* EXERCISE INSTRUCTIONS
[A] According to the Paige Patterson snippets, what does the text say Patterson merely is?
[B] Set down the part of the Paige Patterson snippets that opens with the words containing "After I became" and closes with "their fragile purity.".

* PROVIDED PASSAGE
_ _ _
It’s Not about Paige Patterson: Sex and Gender in the SBC and Beyond by Dr. McGowan
It’s Not about Paige Patterson, Continued: Sex and Gender Beyond Evangelicalism – by Elesha Coffman
Snippets from that page (Part One):
… Still, as my friend Todd Littleton has said, it is important to recognize that this isn’t really about Paige Patterson. This isn’t even about Southern Baptist seminaries.Patterson is merely a symptom of a much larger problem.
And while Todd is right to call out the theology of glory at work in Southern Baptist churches, I would like to draw attention to something more specific: the sex and gender ideology that saturates the SBC and American evangelical culture more broadly.
After I became a Christian as a teenager, one of the first lessons I learned was that my body was inherently a sexual object—something for which I should feel both awe and shame. Awe for the immense power I wielded over the minds and bodies of men and shame for the times I failed to protect their fragile purity.
_ _ _
* Extracted data entries

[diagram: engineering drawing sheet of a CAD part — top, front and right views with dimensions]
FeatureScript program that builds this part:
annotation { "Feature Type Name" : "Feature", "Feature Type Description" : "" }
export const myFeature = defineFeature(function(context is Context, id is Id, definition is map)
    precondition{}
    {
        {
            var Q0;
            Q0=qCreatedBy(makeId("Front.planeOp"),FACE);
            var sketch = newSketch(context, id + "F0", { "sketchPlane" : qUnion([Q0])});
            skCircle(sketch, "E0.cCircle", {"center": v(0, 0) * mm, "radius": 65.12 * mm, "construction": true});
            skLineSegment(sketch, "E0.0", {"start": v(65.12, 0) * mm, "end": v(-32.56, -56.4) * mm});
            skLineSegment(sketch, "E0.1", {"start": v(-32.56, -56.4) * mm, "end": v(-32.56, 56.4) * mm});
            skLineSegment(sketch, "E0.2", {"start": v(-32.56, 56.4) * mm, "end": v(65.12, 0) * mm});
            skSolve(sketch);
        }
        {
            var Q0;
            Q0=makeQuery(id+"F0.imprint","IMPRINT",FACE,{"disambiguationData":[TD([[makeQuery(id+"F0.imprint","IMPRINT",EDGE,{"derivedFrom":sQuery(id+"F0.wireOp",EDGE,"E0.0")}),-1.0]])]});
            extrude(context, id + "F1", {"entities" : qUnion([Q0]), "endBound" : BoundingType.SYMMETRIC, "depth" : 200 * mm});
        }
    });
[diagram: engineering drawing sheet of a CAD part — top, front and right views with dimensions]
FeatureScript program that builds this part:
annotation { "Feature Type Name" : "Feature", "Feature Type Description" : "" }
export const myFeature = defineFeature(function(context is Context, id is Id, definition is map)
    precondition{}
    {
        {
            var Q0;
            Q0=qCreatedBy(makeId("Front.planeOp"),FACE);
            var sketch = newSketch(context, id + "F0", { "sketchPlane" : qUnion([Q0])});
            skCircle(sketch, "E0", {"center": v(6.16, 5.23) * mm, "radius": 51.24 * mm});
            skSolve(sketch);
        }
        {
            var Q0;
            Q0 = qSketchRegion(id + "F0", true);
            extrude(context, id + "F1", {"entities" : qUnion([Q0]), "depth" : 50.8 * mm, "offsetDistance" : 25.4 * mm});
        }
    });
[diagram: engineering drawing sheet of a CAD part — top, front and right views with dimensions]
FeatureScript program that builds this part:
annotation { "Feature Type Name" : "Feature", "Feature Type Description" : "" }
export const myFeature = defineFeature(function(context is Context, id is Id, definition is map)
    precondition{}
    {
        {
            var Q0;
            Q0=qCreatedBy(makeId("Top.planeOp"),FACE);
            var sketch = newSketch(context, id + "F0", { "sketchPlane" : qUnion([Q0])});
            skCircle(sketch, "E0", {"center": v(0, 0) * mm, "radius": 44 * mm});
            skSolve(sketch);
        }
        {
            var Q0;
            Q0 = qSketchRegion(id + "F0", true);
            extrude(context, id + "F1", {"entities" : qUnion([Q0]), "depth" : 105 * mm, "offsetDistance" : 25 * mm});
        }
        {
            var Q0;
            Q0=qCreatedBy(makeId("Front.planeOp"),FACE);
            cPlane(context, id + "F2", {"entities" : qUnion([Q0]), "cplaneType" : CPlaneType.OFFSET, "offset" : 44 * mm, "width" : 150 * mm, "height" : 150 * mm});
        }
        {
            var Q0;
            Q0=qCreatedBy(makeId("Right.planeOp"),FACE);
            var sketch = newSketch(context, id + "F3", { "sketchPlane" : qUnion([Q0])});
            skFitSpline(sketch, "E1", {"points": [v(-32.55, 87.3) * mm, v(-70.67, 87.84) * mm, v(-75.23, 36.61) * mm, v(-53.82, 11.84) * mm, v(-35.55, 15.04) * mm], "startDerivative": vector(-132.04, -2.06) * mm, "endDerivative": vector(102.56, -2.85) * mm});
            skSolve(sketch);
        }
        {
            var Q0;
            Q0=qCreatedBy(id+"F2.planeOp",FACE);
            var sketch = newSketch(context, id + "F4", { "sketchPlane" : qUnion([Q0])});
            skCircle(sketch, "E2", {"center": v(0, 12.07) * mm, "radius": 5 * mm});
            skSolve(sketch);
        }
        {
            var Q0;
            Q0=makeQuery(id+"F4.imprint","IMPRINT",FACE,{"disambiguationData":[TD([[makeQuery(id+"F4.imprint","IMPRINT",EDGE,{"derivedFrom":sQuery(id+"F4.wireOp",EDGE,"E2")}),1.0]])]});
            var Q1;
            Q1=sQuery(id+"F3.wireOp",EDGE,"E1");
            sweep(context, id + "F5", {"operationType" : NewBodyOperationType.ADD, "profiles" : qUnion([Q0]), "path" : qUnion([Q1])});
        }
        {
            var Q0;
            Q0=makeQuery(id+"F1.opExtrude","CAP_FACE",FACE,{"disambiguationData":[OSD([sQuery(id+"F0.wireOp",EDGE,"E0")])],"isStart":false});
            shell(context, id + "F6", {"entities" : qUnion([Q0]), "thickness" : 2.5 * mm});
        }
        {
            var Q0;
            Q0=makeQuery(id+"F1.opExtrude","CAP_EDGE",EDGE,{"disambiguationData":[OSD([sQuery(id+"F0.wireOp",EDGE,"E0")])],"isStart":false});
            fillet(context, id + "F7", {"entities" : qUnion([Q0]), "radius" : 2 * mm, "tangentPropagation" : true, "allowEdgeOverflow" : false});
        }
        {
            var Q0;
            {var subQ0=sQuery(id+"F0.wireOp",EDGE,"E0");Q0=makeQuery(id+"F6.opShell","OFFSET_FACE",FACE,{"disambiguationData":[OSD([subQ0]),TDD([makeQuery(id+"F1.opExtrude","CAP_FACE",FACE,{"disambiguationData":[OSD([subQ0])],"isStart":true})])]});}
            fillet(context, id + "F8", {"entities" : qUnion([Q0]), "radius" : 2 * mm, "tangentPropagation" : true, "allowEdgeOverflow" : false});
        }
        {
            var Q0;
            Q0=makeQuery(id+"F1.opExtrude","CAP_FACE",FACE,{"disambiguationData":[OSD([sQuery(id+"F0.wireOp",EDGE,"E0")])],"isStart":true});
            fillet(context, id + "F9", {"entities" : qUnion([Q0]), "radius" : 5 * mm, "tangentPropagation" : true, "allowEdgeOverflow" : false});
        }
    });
_ _ _
* ANSWERS FOR THIS EXERCISE
[A] A symptom of a much larger problem.

[B]
After I became a Christian as a teenager, one of the first lessons I learned was that my body was inherently a sexual object—something for which I should feel both awe and shame. Awe for the immense power I wielded over the minds and bodies of men and shame for the times I failed to protect their fragile purity.